The clearest pattern is consolidation. Operators concentrate on one or two AI tools. Enterprises, by contrast, run five or more.
Asked, unprompted, for the one tool they would most hate to lose, operators named one by a wide margin: Claude. It led the next most-named tool by more than six to one.
This market moves fast, and the survey is a snapshot. Since we fielded it, OpenAI has pushed hard into enterprise coding, so we would expect Codex to climb in a rerun.
Share naming each tool as the one they would most hate to lose. Open-text and unprompted, so a multi-tool answer counts toward each tool named.
You have seen where the field sits. Now find your own spot on the same curve.
Pick all five to see where you land.
The operators a step ahead are not smarter or braver. They stopped waiting for adoption to happen and started managing it, and not one of them needed money you do not have or a company younger than yours.
Closing the gap is not about building more. It is about building what customers truly value, and then making sure they use it. Usage is the verdict on value: if they will not use it, the market is telling you it is not yet worth using. Where you start is yours to choose.
We fielded this in 2026 among operators of business software companies, reaching them through operator and founder networks. More than 260 gave substantive answers, most of them founders or CEOs of vertical market software companies under $50M in revenue. Because respondents opted in, the sample leans toward operators already working with AI, so read the findings as a portrait of that group rather than a census of every software company.

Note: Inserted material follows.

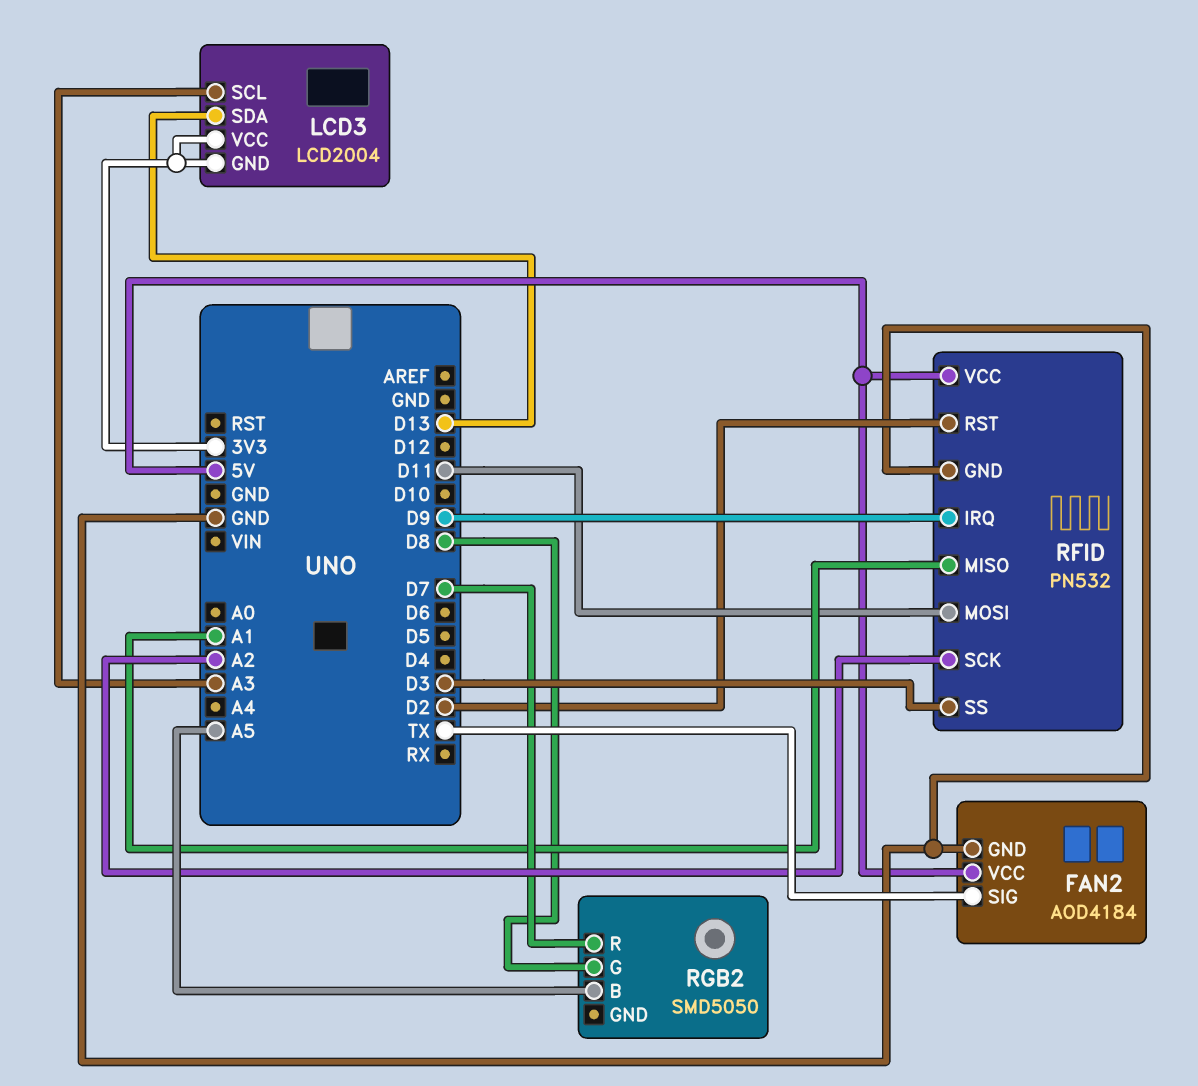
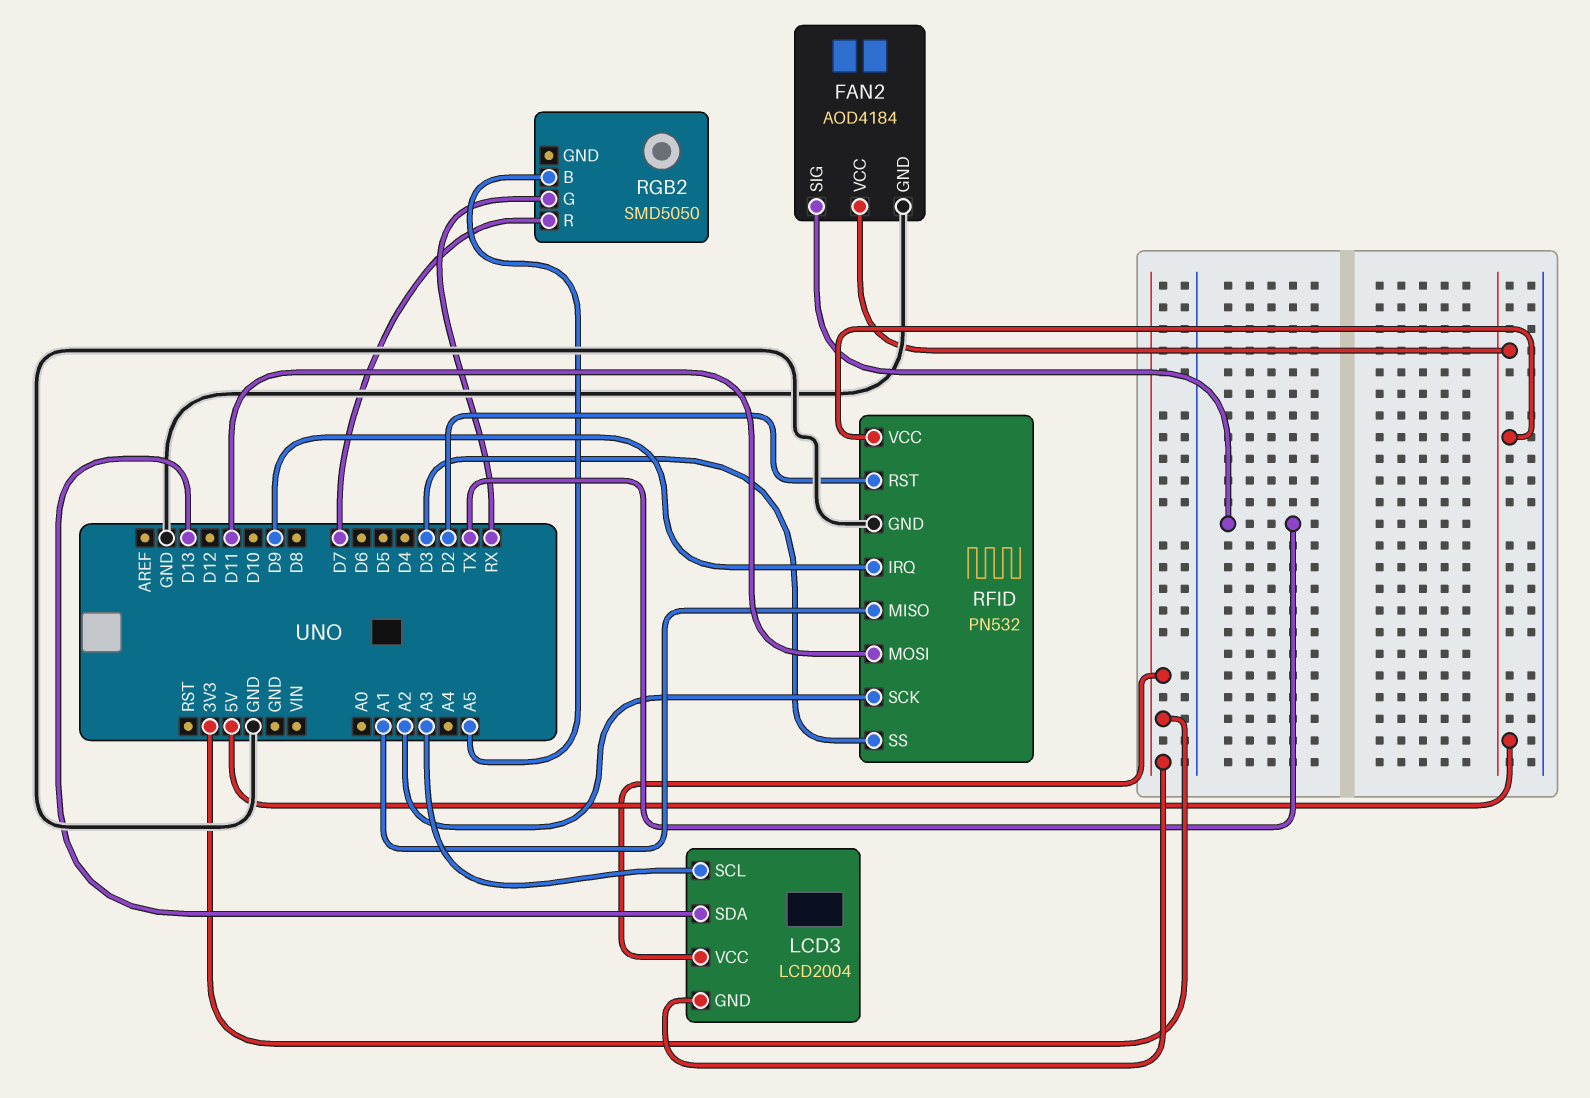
RGB2 pin G: D8 -> RX

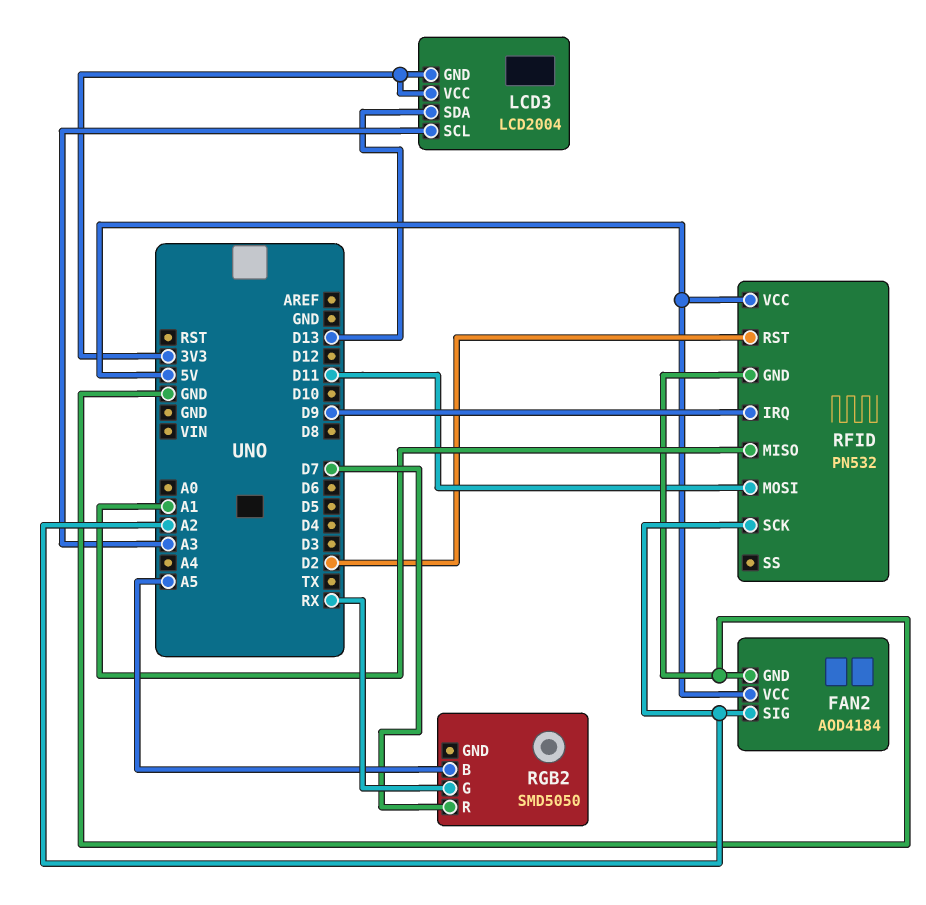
FAN2 pin SIG: TX -> A2
RFID pin SS: D3 -> none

We scored AI maturity on three things: how far a company has deployed AI, whether it tracks customer use, and how rigorously it measures impact. Leaders are the operators above a fixed maturity bar, which we hold constant so future editions can show whether the share clearing it grows. The outcomes we report sit outside that score, so they are associations rather than proof of cause, and the differences reliable enough to trust carry a quiet star.